Additionally, these tools tend to have high detection rates for AI-written text but struggle with misclassifying or failing to identify AI-polished text. Shen believes that current AIGC detection lacks a recognized “gold standard,” and single detection results should not be used as definitive evidence of academic misconduct.
Having worked as a journal editor for over 20 years, Shen noted that while similarity detection has a foundational database for comparison, AIGC detection operates as a “black box.” He believes that as AI generation capabilities improve, AI text increasingly resembles human writing, making it difficult to determine the likelihood of AI authorship based solely on text composition.
Embracing AI in Academia
Shen believes that the purpose of AIGC detection is to curb AI ghostwriting and uphold academic integrity, serving as a tool for “assisted screening and risk warning.” Its core value lies in efficiently identifying high-risk manuscripts, thus saving editorial review efforts. Given the rapid evolution of AI technology, it is crucial to avoid a one-size-fits-all approach and establish appropriate standards and review mechanisms.
He shared that the Chinese Medical Association has a review logic for AIGC detection, where some editors set thresholds based on different paper types. When detection results reach a certain value, editors and editorial boards conduct manual assessments, and papers that cannot be clearly judged are sent to external reviewers, preserving the authors’ right to appeal.
The academic community is beginning to regulate the boundaries of AIGC usage. Recent documents, such as the “Guidelines for Identifying AI-Generated Content in Research,” clearly state that researchers must not use AI to directly generate core research findings. When AI is used for assistance in organizing ideas, language polishing, or data management, human authors must rigorously verify the authenticity of generated content and disclose the use of AI tools and their processes in their papers.

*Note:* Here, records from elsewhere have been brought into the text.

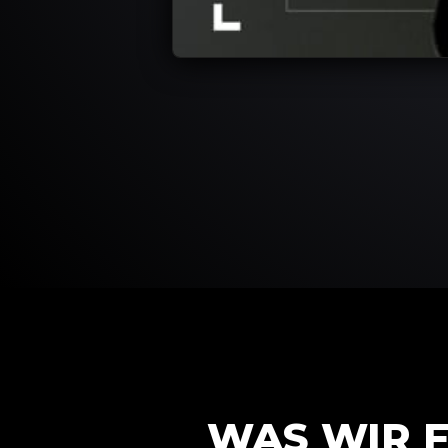
WAS WIR 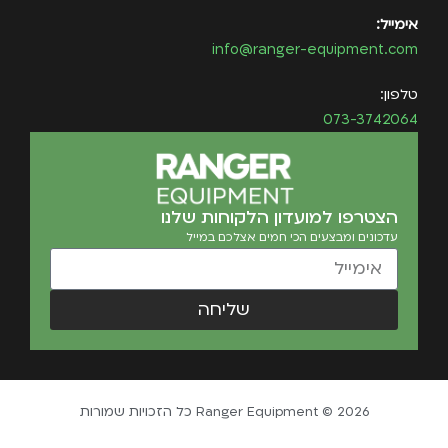
אימייל:
info@ranger-equipment.com
טלפון:
073-3742064
הצטרפו למועדון הלקוחות שלנו
עדכונים ומבצעים הכי חמים אצלכם במייל
שליחה
Ranger Equipment © 2026 כל הזכויות שמורות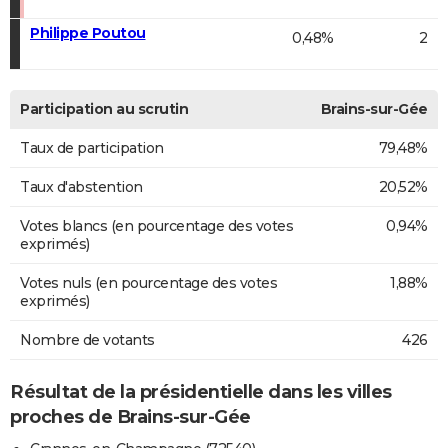
Philippe Poutou
0,48%
2
Participation au scrutin
Brains-sur-Gée
Taux de participation
79,48%
Taux d'abstention
20,52%
Votes blancs (en pourcentage des votes
0,94%
exprimés)
Votes nuls (en pourcentage des votes
1,88%
exprimés)
Nombre de votants
426
Résultat de la présidentielle dans les villes
proches de Brains-sur-Gée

The International Committee on Publication Ethics (COPE) and several mainstream academic publishing institutions have proposed that authors must publicly disclose their use of AI and take responsibility for the authenticity, accuracy, and originality of their paper’s content.

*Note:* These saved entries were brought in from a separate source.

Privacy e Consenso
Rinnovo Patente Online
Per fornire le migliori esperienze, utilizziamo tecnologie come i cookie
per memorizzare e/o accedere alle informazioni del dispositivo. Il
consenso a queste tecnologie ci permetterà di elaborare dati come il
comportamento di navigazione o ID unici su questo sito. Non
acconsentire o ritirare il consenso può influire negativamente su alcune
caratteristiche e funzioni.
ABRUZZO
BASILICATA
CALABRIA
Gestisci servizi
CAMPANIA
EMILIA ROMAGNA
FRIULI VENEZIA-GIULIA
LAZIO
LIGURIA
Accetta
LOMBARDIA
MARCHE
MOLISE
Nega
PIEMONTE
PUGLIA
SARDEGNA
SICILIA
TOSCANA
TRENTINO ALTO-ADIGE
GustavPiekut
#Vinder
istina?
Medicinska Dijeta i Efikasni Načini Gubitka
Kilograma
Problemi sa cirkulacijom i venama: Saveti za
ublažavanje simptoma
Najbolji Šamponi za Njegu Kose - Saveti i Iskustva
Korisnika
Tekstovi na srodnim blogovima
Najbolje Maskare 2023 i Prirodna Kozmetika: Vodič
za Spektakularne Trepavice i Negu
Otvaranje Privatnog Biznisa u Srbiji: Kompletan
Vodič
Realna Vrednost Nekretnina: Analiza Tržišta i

Nanjing University’s guidelines mention that AI tools can be used for assistance in collecting and organizing materials, optimizing language, audio-visual content, and charts, and handling complex data, provided that written consent is obtained from the course instructor or supervisor.
Yang Feng was pleased to learn from previous graduates that if a thesis’s AIGC rate exceeds school requirements but sufficient evidence is presented, students can appeal to the relevant departments for a review, allowing for a more reassuring experience for current graduates.